La science moderne existe pour étayer les affirmations d'Amasiatsi et suggère également la capacité de l'huile de rose à stimuler la régénération des cellules cutanées, "c'est pourquoi nombre de nos produits contiennent de l'huile de rose ou du distillat d'eau comme ingrédient".
Aujourd'hui, Rosa damascena, ou la rose de Damas comme on l'appelle plus communément, est l'une des cultures les plus précieuses de Nairian sur leur ferme. Pour obtenir un quart de cette huile précieuse, ils doivent distiller cinq tonnes de pétales.
Les installations de Nairian, qui comprennent une ferme écologique et un laboratoire fabriqué à partir d'une usine de couture soviétique rénovée (elles ont conservé les anciennes machines à coudre Singer), sont situées à Aragyugh, un village situé à environ quarante minutes de la capitale, Erevan. Leur emplacement est idéal, explique le botaniste principal Lusine Nalbandyan, car l’Arménie possède une variété de plantes endémiques exceptionnellement riche: il compte plus de 3 500 plantes indigènes.

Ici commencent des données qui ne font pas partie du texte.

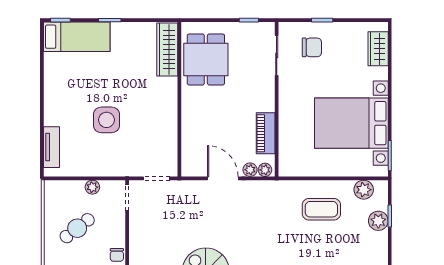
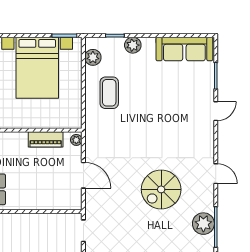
plant: (250, 170) -> (76, 152), removed
door: (223, 178) -> (83, 175), swing flipped
plant: (378, 221) -> (133, 45), moved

(Photo gracieuseté de Nairian)«Il est prudent de dire que l’Arménie joue un rôle important dans l’agro-biodiversité mondiale», a déclaré Nalbandyan. Plus de soixante pour cent de ces plantes se trouvent sur les flancs des montagnes bordant le village.
Un village dit en Arménie: la nature est très intelligente, car elle offre un remède contre chaque douleur . À mesure que l'Arménie se modernise, les efforts de Nairian et de Sahakyan sont importants pour rajeunir la conscience des herbes et des plantes en tant qu'agent de guérison face aux produits cosmétiques et aux médicaments bon marché, synthétiques et souvent nocifs qui peuplent rapidement le marché. En poursuivant la tradition de guérison naturelle dans la région - que ce soit par les grands-mères ou par les pharmaciens - les Arméniens du XXIe siècle veillent à ce que cette région, comme la terre elle-même, soit là pour rester.
Karine Vann est une rédactrice indépendante basée à Brooklyn et une narratrice de My Armenia , où elle écrit sur le riche patrimoine naturel et culturel de l'Arménie.